Sean… (Yes I know your name!) You wrote this paper for HP right? As a Technologist and Technology Evangelist for that matter, I would absolutely LOVE to learn about the merits, the values, the benefits of what the HP StoreOnce D2D solution brings to market and can do to solve customers challenges. But honestly man, this paper? I COMPETE with NetApp and you pissed me off with your fud slinging. I know *I* can piss off the competition when I sling (FACTS) so just think about it. We’re a fairly small community, we all know each other for the most part. (If you’re at Interop in a few weeks, I’ll be at EMCWorld, feel free to txt me and we can meet up and I won’t attack you, I promise ;)) Educate, but please do not release this kind of trash into the community… Beautiful beautiful trash mind you I mean everything I said about how amazingly this was presented, honestly BEST WHITE PAPER EVER. But that has got to be some of the worst most invalid content I’ve encountered in my life. (As applicable to how I stated it :))

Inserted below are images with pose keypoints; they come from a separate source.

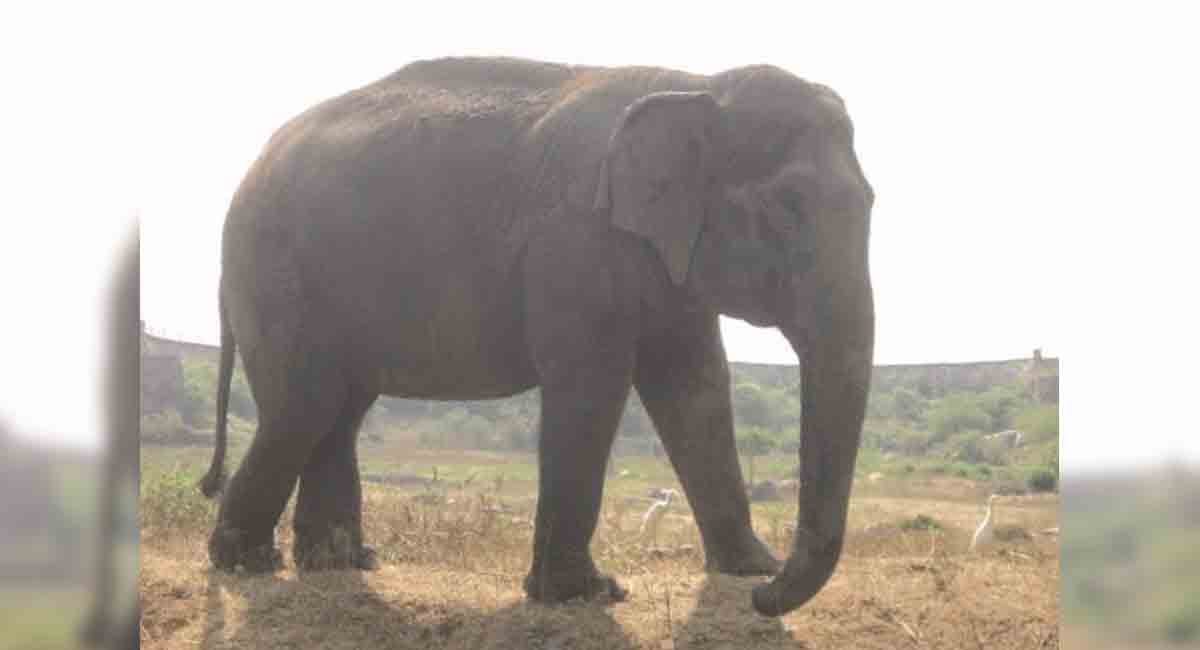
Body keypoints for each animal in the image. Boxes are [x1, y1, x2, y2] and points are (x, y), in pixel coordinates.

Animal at [199, 56, 875, 617]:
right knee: (306, 405)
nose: (767, 598)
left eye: (870, 201)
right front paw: (587, 594)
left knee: (338, 410)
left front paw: (746, 569)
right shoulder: (573, 240)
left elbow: (695, 386)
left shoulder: (666, 257)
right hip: (276, 271)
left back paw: (340, 564)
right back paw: (251, 564)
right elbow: (593, 384)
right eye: (787, 206)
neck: (698, 84)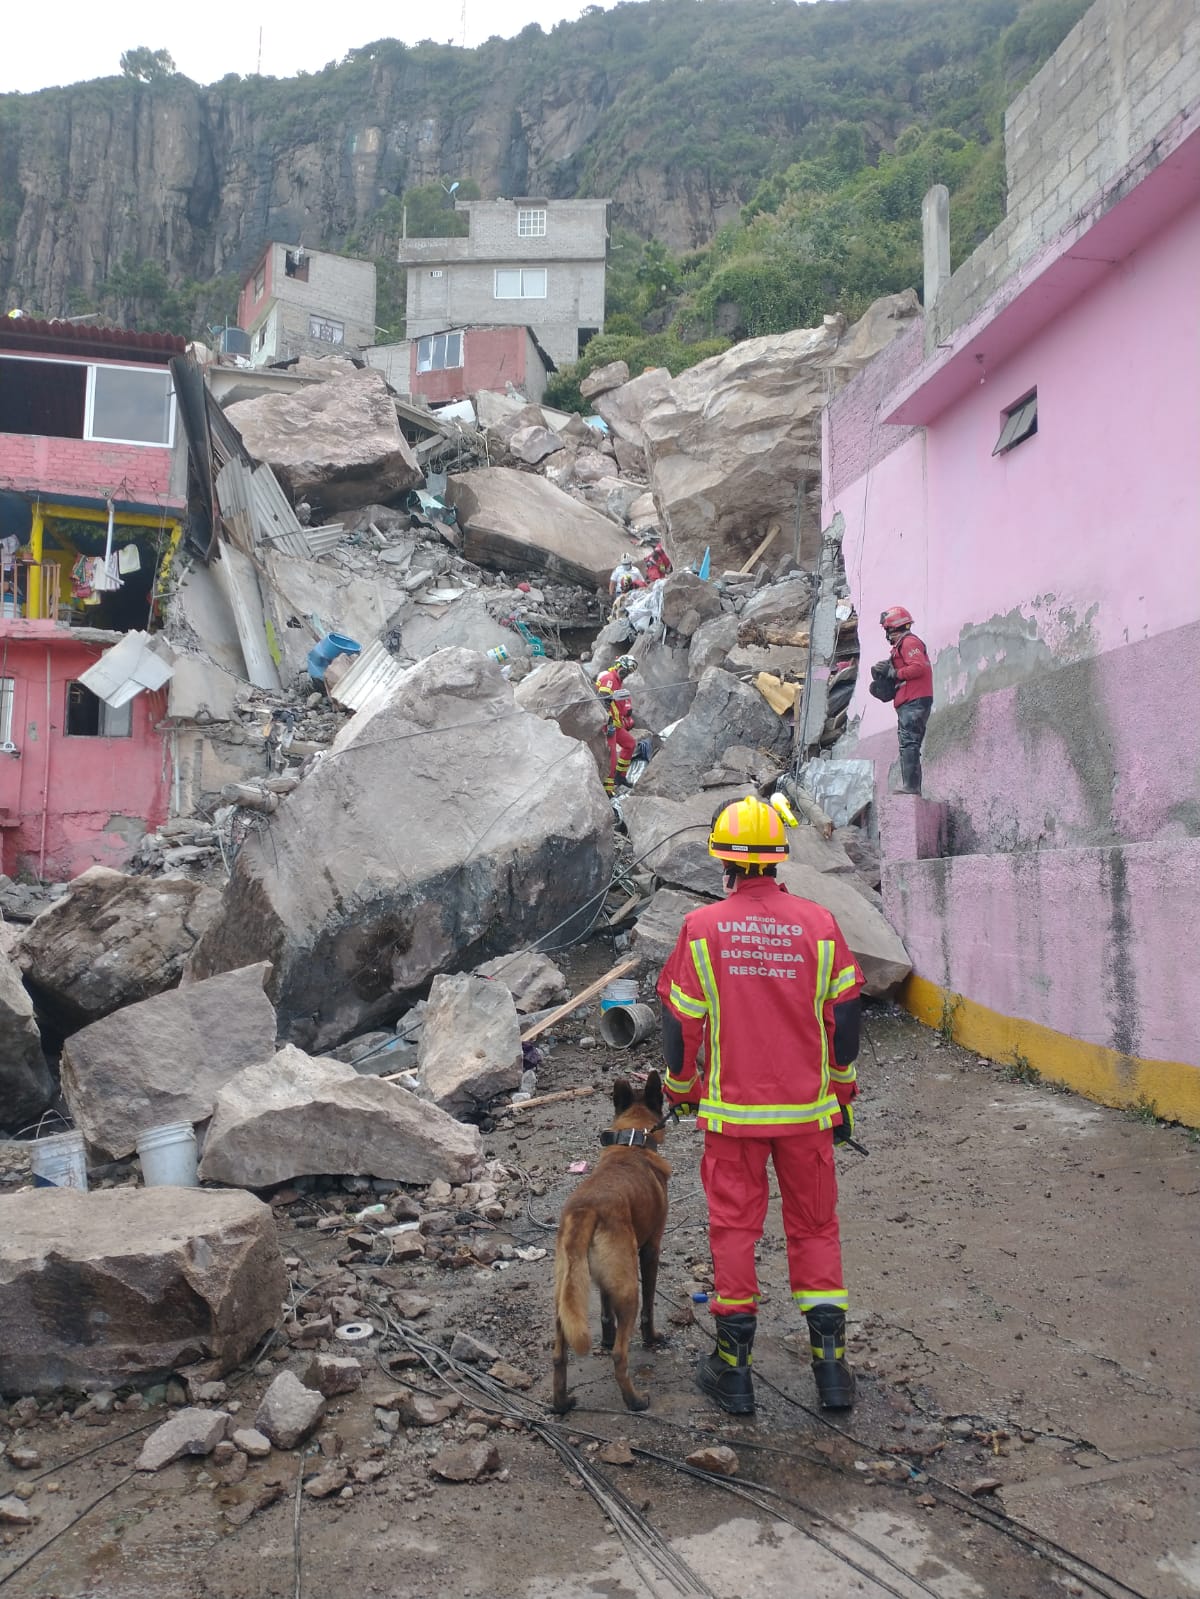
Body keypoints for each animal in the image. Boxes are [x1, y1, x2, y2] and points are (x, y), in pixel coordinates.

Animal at [553, 1074, 672, 1413]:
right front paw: (652, 1336)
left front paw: (606, 1337)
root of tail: (586, 1210)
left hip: (564, 1294)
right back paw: (635, 1400)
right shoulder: (650, 1250)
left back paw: (561, 1403)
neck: (632, 1143)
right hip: (629, 1287)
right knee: (621, 1354)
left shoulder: (603, 1282)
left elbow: (605, 1311)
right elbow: (649, 1307)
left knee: (558, 1355)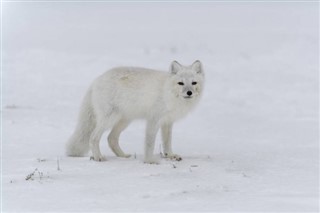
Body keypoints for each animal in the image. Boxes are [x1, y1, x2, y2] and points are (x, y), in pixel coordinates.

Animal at [66, 60, 205, 164]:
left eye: (194, 83)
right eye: (180, 83)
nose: (189, 92)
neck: (168, 93)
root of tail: (96, 80)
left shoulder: (168, 122)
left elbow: (167, 142)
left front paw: (170, 155)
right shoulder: (153, 119)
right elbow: (150, 143)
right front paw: (149, 161)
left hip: (124, 121)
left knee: (111, 138)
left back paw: (123, 156)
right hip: (109, 119)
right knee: (93, 137)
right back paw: (98, 157)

I guess I should add a little commercial so someone doesn’t go WTF – I mean what I said above not only about the technologies which were discussed. If you think StoreOnce is a great solution, then you’ll be floored by Avamar and Data Domain. They’re not best of breed in the industry without good reason.
Feel free to comment as appropriate, it’s possible this has been exhausted in the past but SERIOUSLY I don’t want to see this again. ;)
Step one you say we need to talk, He walks you say sit down it’s just a talk, He smiles politely back at you, You stare politely right on through.